Substance use is also significantly higher among foster youth. More than half report alcohol use, and many report drug use at higher rates than their peers. These behaviors are often treated as individual choices, but they are frequently coping responses to unresolved trauma and instability.
Foster youth also face increased risk of early pregnancy and unsafe relationships. When young people age out of care without stable support systems, they are more likely to experience gaps in healthcare, guidance, and protection. These gaps increase vulnerability to exploitation and unplanned life outcomes.
We must ask a difficult question: Are we preparing young people for stability, or are we unintentionally preparing them for continued instability?

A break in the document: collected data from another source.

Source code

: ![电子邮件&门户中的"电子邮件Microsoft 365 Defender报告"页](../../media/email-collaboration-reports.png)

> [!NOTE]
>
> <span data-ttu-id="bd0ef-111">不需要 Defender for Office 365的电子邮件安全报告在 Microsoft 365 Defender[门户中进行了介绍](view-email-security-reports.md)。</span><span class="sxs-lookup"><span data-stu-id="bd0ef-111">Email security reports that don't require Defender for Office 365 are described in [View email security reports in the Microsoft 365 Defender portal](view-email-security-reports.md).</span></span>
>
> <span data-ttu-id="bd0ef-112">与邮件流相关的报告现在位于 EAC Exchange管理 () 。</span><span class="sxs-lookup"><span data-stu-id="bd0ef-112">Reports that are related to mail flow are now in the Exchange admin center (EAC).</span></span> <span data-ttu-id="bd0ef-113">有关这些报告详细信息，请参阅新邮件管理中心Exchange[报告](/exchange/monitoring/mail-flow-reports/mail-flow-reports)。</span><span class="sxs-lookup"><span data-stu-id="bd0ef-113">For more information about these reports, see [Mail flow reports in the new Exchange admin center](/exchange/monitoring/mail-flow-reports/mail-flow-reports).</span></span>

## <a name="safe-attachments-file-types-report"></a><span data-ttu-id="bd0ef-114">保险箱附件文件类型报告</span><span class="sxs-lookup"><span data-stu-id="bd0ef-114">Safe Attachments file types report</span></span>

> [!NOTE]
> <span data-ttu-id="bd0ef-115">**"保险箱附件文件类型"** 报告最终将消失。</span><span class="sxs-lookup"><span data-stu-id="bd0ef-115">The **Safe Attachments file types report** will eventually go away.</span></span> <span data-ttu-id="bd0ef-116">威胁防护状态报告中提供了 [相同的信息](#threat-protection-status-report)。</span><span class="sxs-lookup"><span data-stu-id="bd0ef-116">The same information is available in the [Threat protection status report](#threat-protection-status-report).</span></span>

When a young person moves through multiple placements, ages out without permanent support, and enters adulthood without housing or consistent care, this is not personal failure. It is systemic failure.
However, there is a path forward.
Research and practice consistently show that stability changes outcomes. Long-term supportive relationships matter. Access to mental health care matters. Community-based programs that provide consistent housing, education, and life skills matter.
What does not work is fragmentation. Short-term interventions without long-term investment do not create lasting change. Neither does expecting resilience without providing resources.
To improve outcomes, systems must shift from reactive responses to preventive support. This includes investing in comprehensive services that address housing, mental health, education, and transition planning before youth age out of care.
It also requires listening to those closest to the issue—young people themselves and the organizations serving them every day.
This is not an unsolvable crisis. It is an unprioritized one.
Until we decide these young people deserve stability, the outcomes will continue to reflect the system they are leaving.